The invention relates to an MUC1 protein nucleic acid aptamer, a complex, a composition and purposes thereof. The invention particularly relates to a nucleic acid aptamer specifically combined with an MUC1 protein, and the sequence of the aptamer is shown as SEQ ID NO.9. The complex is formed by the fact that the MUC1 protein is specifically combined with the nucleic acid aptamer and chemotherapy drugs, or the MUC1 protein, the nucleic acid aptamer and the chemotherapy drugs are wrapped in a nanometer particle. The composition comprises the complex. The nucleic acid aptamer, the complex and the composition have the purpose of tumor resistance and the purpose of tumor targeted radiography.

The invention provides a dual-functional nanoparticle, a soluble microneedle carrying the dual-functional nanoparticle and a preparing method and application. The dual-functional nanoparticle is higher in drug loading capacity and has duplex targeting capacity by adding cationic phospholipids and hyaluronic acid for modification. The dual-functional nanoparticle is composed of a polylactic acid-glycolic acid copolymer, vitamin E succinate, cationic phospholipids, a photosensitizer and a chemotherapy drug. The soluble microneedle is composed of a nanoparticle carrying needle and a substrate. The needle is made of polyvinyl alcohol and povidone, and the substrate is made of polyvinylpyrrolidone. Compared with traditional intratumor injection and tail vein injection, the soluble microneedle carrying the dual-functional nanoparticle and prepared through a multi-step centrifugal method has higher photo-thermal and tumor inhibition effects, and an effective scheme is provided for photo-thermal and chemotherapy combined treatment of superficial tumors.

The invention belongs to the technical field of biological medical polymer materials and discloses a pH- and redox-response macromolecule nano prodrug based on CD44 receptor tumor targeting and preparation method and application thereof. The molecular structure of the macromolecule nano prodrug is as shown in general formula (1), wherein R is one of the structures as shown in the specifications; mand n are respectively side chain polymerization degree and peptide chain polymerization degree, and x is the repetitive unit number; when R1 is phenyl, R2 is acetyl; when R1 is tert-butoxy, R2 is hydrogen. The macromolecule nano prodrug is applicable to the precise delivery of antitumor drugs and the preparation of drugs for inhibiting tumor cell proliferation; after the macromolecule nano prodrug forms nano-micelles in water through self-assembling, tumor tissue is actively identified, the nano-micelles are devoured by cancer cells, the low-pH and high-concentration GSH environments in thecancer cells allow the acylhydrazone bond and disulfide bond in the structure of the nano-micelles to break, the nano-micelles disassemble to accelerate the release of chemotherapy drugs, and the cancer cells are finally killed.
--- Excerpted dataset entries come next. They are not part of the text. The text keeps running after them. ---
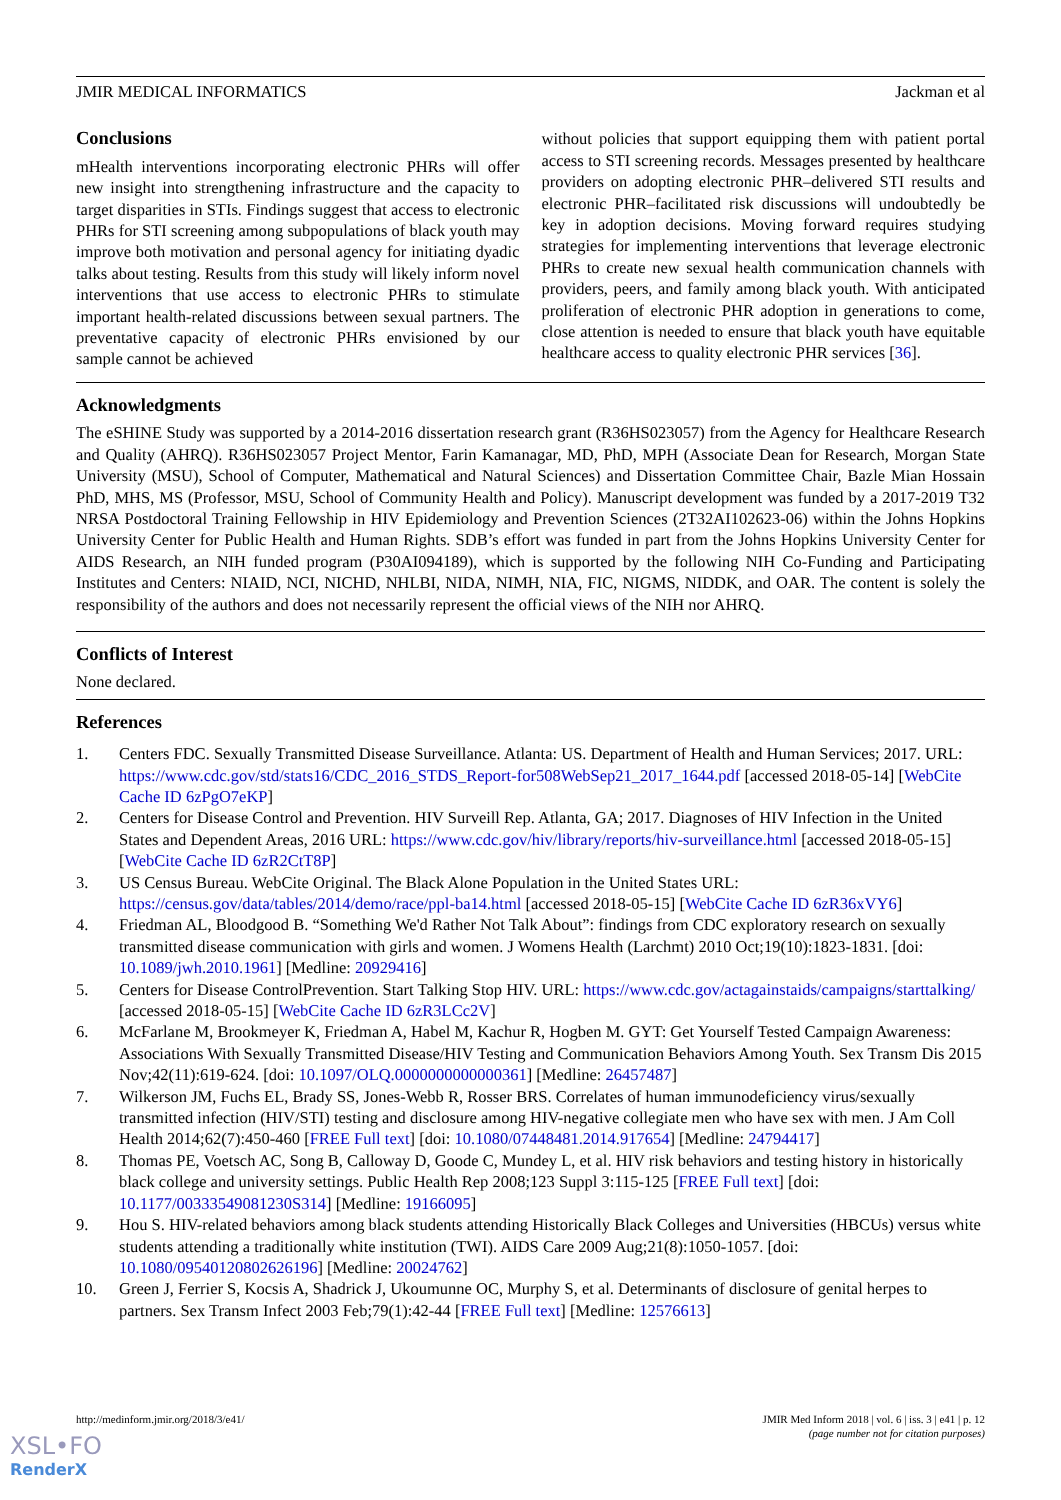JMIR MEDICAL INFORMATICS Jackman et al
Conclusions
mHealth interventions incorporating electronic PHRs will offer new insight into strengthening infrastructure and the capacity to target disparities in STIs. Findings suggest that access to electronic PHRs for STI screening among subpopulations of black youth may improve both motivation and personal agency for initiating dyadic talks about testing. Results from this study will likely inform novel interventions that use access to electronic PHRs to stimulate important health-related discussions between sexual partners. The preventative capacity of electronic PHRs envisioned by our sample cannot be achieved
without policies that support equipping them with patient portal access to STI screening records. Messages presented by healthcare providers on adopting electronic PHR–delivered STI results and electronic PHR–facilitated risk discussions will undoubtedly be key in adoption decisions. Moving forward requires studying strategies for implementing interventions that leverage electronic PHRs to create new sexual health communication channels with providers, peers, and family among black youth. With anticipated proliferation of electronic PHR adoption in generations to come, close attention is needed to ensure that black youth have equitable healthcare access to quality electronic PHR services [36].
Acknowledgments
The eSHINE Study was supported by a 2014-2016 dissertation research grant (R36HS023057) from the Agency for Healthcare Research and Quality (AHRQ). R36HS023057 Project Mentor, Farin Kamanagar, MD, PhD, MPH (Associate Dean for Research, Morgan State University (MSU), School of Computer, Mathematical and Natural Sciences) and Dissertation Committee Chair, Bazle Mian Hossain PhD, MHS, MS (Professor, MSU, School of Community Health and Policy). Manuscript development was funded by a 2017-2019 T32 NRSA Postdoctoral Training Fellowship in HIV Epidemiology and Prevention Sciences (2T32AI102623-06) within the Johns Hopkins University Center for Public Health and Human Rights. SDB’s effort was funded in part from the Johns Hopkins University Center for AIDS Research, an NIH funded program (P30AI094189), which is supported by the following NIH Co-Funding and Participating Institutes and Centers: NIAID, NCI, NICHD, NHLBI, NIDA, NIMH, NIA, FIC, NIGMS, NIDDK, and OAR. The content is solely the responsibility of the authors and does not necessarily represent the official views of the NIH nor AHRQ.
Conflicts of Interest
None declared.
References
1. Centers FDC. Sexually Transmitted Disease Surveillance. Atlanta: US. Department of Health and Human Services; 2017. URL: https://www.cdc.gov/std/stats16/CDC_2016_STDS_Report-for508WebSep21_2017_1644.pdf [accessed 2018-05-14] [WebCite Cache ID 6zPgO7eKP]
2. Centers for Disease Control and Prevention. HIV Surveill Rep. Atlanta, GA; 2017. Diagnoses of HIV Infection in the United States and Dependent Areas, 2016 URL: https://www.cdc.gov/hiv/library/reports/hiv-surveillance.html [accessed 2018-05-15] [WebCite Cache ID 6zR2CtT8P]
3. US Census Bureau. WebCite Original. The Black Alone Population in the United States URL: https://census.gov/data/tables/2014/demo/race/ppl-ba14.html [accessed 2018-05-15] [WebCite Cache ID 6zR36xVY6]
4. Friedman AL, Bloodgood B. “Something We'd Rather Not Talk About”: findings from CDC exploratory research on sexually transmitted disease communication with girls and women. J Womens Health (Larchmt) 2010 Oct;19(10):1823-1831. [doi: 10.1089/jwh.2010.1961] [Medline: 20929416]
5. Centers for Disease ControlPrevention. Start Talking Stop HIV. URL: https://www.cdc.gov/actagainstaids/campaigns/starttalking/ [accessed 2018-05-15] [WebCite Cache ID 6zR3LCc2V]
6. McFarlane M, Brookmeyer K, Friedman A, Habel M, Kachur R, Hogben M. GYT: Get Yourself Tested Campaign Awareness: Associations With Sexually Transmitted Disease/HIV Testing and Communication Behaviors Among Youth. Sex Transm Dis 2015 Nov;42(11):619-624. [doi: 10.1097/OLQ.0000000000000361] [Medline: 26457487]
7. Wilkerson JM, Fuchs EL, Brady SS, Jones-Webb R, Rosser BRS. Correlates of human immunodeficiency virus/sexually transmitted infection (HIV/STI) testing and disclosure among HIV-negative collegiate men who have sex with men. J Am Coll Health 2014;62(7):450-460 [FREE Full text] [doi: 10.1080/07448481.2014.917654] [Medline: 24794417]
8. Thomas PE, Voetsch AC, Song B, Calloway D, Goode C, Mundey L, et al. HIV risk behaviors and testing history in historically black college and university settings. Public Health Rep 2008;123 Suppl 3:115-125 [FREE Full text] [doi: 10.1177/00333549081230S314] [Medline: 19166095]
9. Hou S. HIV-related behaviors among black students attending Historically Black Colleges and Universities (HBCUs) versus white students attending a traditionally white institution (TWI). AIDS Care 2009 Aug;21(8):1050-1057. [doi: 10.1080/09540120802626196] [Medline: 20024762]
10. Green J, Ferrier S, Kocsis A, Shadrick J, Ukoumunne OC, Murphy S, et al. Determinants of disclosure of genital herpes to partners. Sex Transm Infect 2003 Feb;79(1):42-44 [FREE Full text] [Medline: 12576613]
http://medinform.jmir.org/2018/3/e41/ JMIR Med Inform 2018 | vol. 6 | iss. 3 | e41 | p. 12
(page number not for citation purposes)
XSL•FO
RenderX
The invention belongs to the field of three-dimensional tumor cell culture and particularly relates to a three-dimensional drug resistance model of a tumor cell chemotherapy drug and a construction method thereof. The three-dimensional drug resistance model is obtained by dropwise adding an alginate-bladder cancer cell suspension into a divalent/trivalent metal cation salt bath for chelation and preparing cell-loaded alginate gel microspheres for three-dimensional culture. The tumor cell mass obtained by three-dimensional culture has acquired chemotherapy drug resistance, has the performance that the activity of three-dimensional cells is remarkably higher than that of planar cells under the same drug concentration, meanwhile the expression level of an ABCG2 transporter is remarkably improved compared with the expression level of the planar cells, and the chemotherapy drug resistance cell model is successfully constructed. The anti-tumor drug high-throughput screening and evaluation model can be formed by adjusting three-dimensional culture conditions of the cells, meanwhile can also be used for researching the acquired drug resistance mechanism of clinical chemotherapy drugs of tumor cells and find the target of reversal of the clinical chemotherapy drug resistance of bladder cancer cells and has a good application value.